Since the spring at the seal lip acts radially toward the interior, the contact pressure — which makes it possible for the seal to perform its task reliably — declines as the curve flattens. “In response, we’ve developed a seal ring that contains a meander spring instead of the worm spring used to this point,” Kuhnert said. With this seal – which is called the Seventomatic – a slender, elongated seal lip creates a V-shape with the carrier body. A curved, vulcanized-in profile strip strengthens the seal lip and the body. This makes it possible for the seal to act as a pressure spring. It “presses” onto the running surface on its own, replacing the customary worm spring. In this way, the linear force no longer depends on the curvature, and the seal can do its job extremely well even at higher loads. In addition, the direction of the seal’s force can be varied at will. depending on the design of the turbine. Its spring force can act toward the interior as well as the exterior. This gives the developers of wind turbines and their components new freedom of design.
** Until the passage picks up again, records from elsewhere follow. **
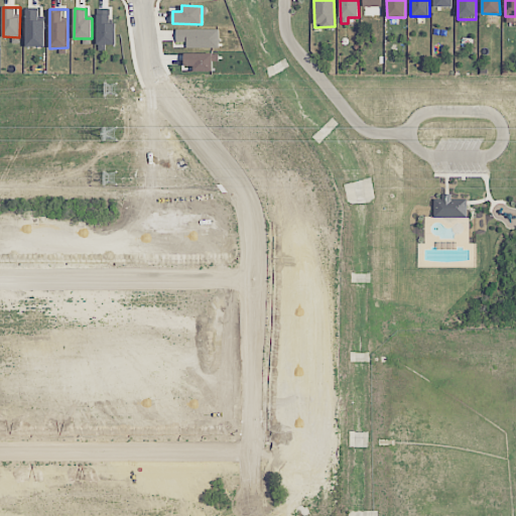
[(220,29),(176,29),(176,41),(187,41),(187,47),(220,48),(220,29)]
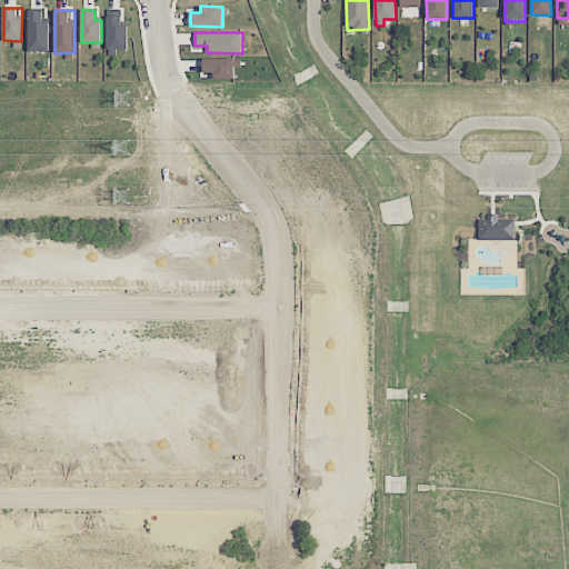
[(515,240),(515,219),(497,219),(497,217),(478,217),(478,240),(515,240)]
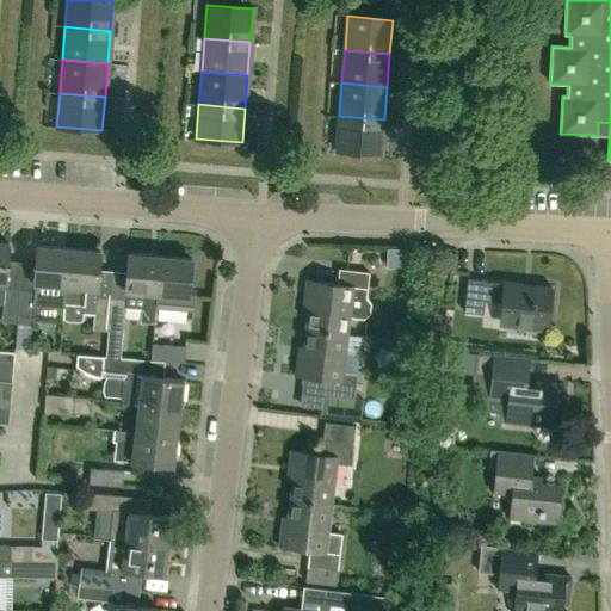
[(381,154),(384,119),(339,116),(335,149),(381,154)]
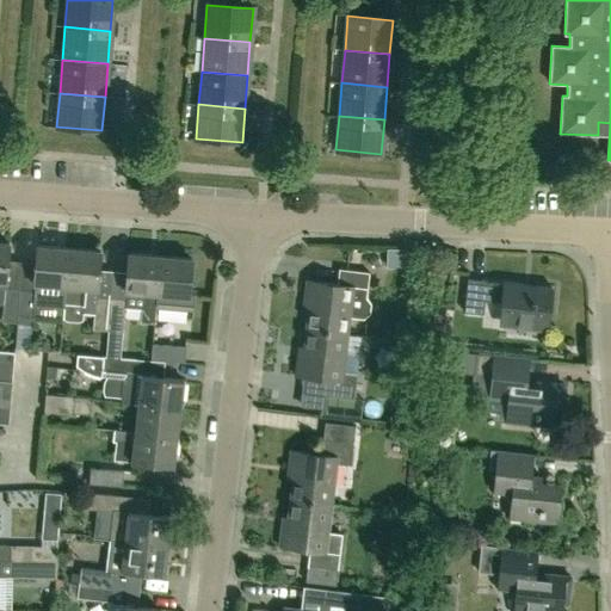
[(17,323),(19,290),(6,289),(11,244),(0,241),(0,302),(4,303),(2,322),(17,323)]
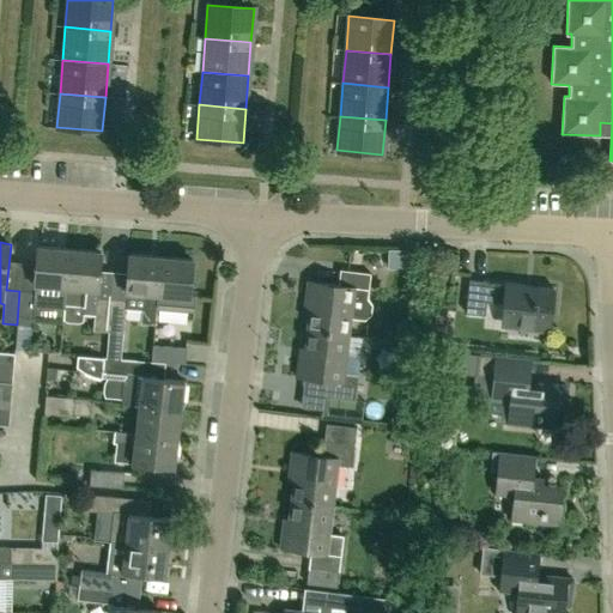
[(66,287),(70,249),(38,247),(35,285),(66,287)]
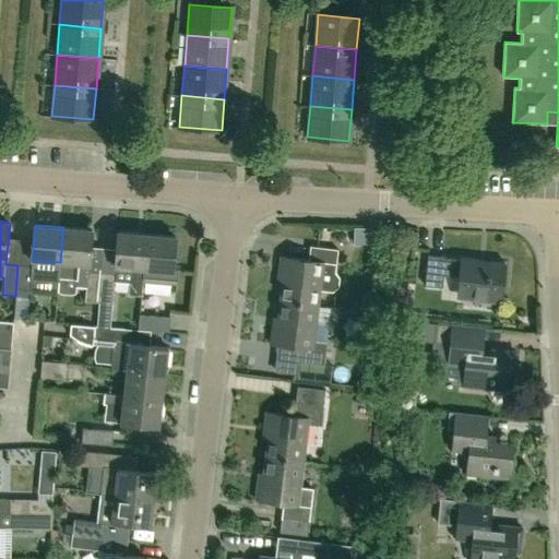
[(98,302),(102,272),(90,271),(93,229),(63,227),(60,262),(61,262),(60,278),(78,281),(78,287),(87,288),(86,302),(98,302)]
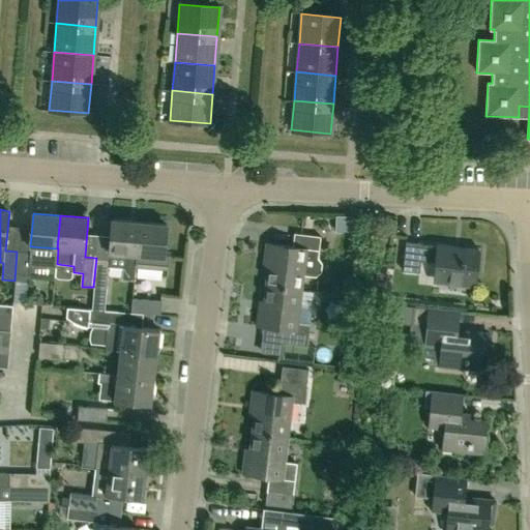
[(137,265),(141,223),(114,219),(111,253),(110,253),(110,259),(96,258),(93,287),(107,289),(109,267),(125,268),(124,278),(136,280),(137,265)]
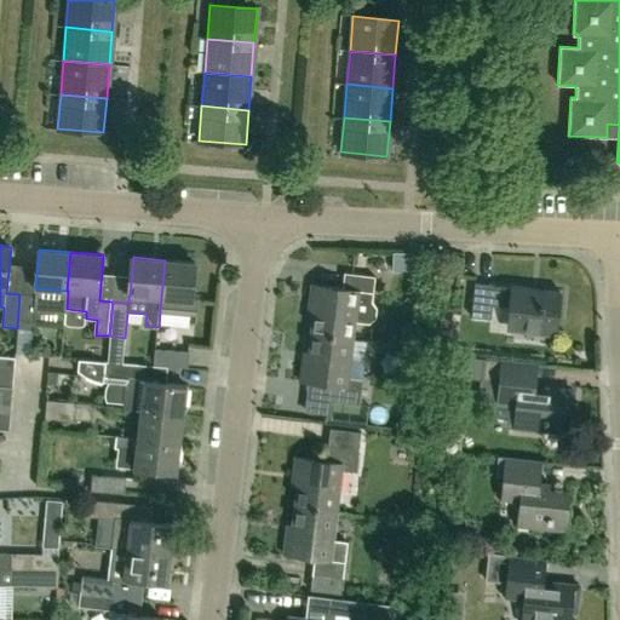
[(199,314),(201,294),(194,294),(197,263),(165,260),(160,310),(199,314)]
Remote Diagnosis of Wind Parks
Furthermore, longevity is an important requirement for all the components of a wind turbine. That’s because operators now rely on operating periods of up to 35 years in their calculations. Based on capital costs, operating costs and the desired rate of return, they compute the so-called levelized cost of electricity, or LCOE, which they compare to the expected yield of electricity. The remote diagnosis of entire wind parks offers still other ways to keep operating costs under control. In these systems, individual wind turbines are equipped with numerous sensors at important points such as bearings or housings; they measure vibrations, temperatures or torque and report the data to a control point on land. For example, Siemens Gamesa operates a remote diagnostic center at its main Danish location in Brande, where the data lines from all the wind turbines come ashore. Conspicuous data patterns are reported to the operators in real time so any forthcoming repairs or maintenance can be planned early. So it’s not just size that makes the giants of the high seas more efficient.